■ WORKING DATA
....

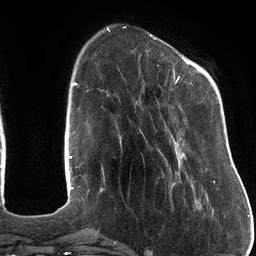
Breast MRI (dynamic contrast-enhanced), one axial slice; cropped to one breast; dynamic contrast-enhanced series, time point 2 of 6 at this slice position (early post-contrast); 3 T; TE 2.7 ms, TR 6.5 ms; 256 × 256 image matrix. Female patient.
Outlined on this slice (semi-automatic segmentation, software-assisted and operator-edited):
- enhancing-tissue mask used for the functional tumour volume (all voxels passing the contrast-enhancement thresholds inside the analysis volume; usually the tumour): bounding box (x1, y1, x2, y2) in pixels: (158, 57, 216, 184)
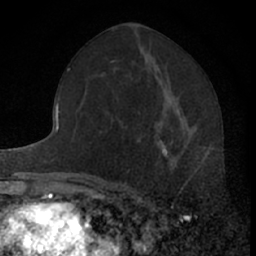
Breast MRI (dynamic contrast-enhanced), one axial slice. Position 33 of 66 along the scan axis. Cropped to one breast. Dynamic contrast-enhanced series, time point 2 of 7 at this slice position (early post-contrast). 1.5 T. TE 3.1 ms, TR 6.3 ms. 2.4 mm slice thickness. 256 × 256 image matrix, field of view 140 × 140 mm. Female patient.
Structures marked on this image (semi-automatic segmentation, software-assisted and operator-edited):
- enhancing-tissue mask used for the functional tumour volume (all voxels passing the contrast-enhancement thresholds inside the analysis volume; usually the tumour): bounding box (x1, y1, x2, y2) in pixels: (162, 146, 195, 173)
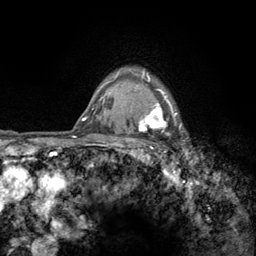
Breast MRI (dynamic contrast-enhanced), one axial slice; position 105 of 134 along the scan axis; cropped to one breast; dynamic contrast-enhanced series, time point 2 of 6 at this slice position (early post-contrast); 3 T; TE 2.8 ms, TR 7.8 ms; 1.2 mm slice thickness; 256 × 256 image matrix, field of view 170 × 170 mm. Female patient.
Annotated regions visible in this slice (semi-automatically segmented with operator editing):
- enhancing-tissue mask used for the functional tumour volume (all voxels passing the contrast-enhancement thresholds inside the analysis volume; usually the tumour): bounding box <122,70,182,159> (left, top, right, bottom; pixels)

....

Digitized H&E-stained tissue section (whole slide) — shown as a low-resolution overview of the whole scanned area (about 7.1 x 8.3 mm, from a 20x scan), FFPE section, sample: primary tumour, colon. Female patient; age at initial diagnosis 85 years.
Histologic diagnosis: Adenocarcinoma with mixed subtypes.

....

■ PROBLEM DETAILS
In the records above, find the line with "146, 195, 173)" and the line with "right, bottom; pixels)"; please transcribe exactly those two lines and all lines between them, omitting any picture.

■ EXERCISE RESULT
- enhancing-tissue mask used for the functional tumour volume (all voxels passing the contrast-enhancement thresholds inside the analysis volume; usually the tumour): bounding box (x1, y1, x2, y2) in pixels: (162, 146, 195, 173)
Breast MRI (dynamic contrast-enhanced), one axial slice; position 105 of 134 along the scan axis; cropped to one breast; dynamic contrast-enhanced series, time point 2 of 6 at this slice position (early post-contrast); 3 T; TE 2.8 ms, TR 7.8 ms; 1.2 mm slice thickness; 256 × 256 image matrix, field of view 170 × 170 mm. Female patient.
Annotated regions visible in this slice (semi-automatically segmented with operator editing):
- enhancing-tissue mask used for the functional tumour volume (all voxels passing the contrast-enhancement thresholds inside the analysis volume; usually the tumour): bounding box <122,70,182,159> (left, top, right, bottom; pixels)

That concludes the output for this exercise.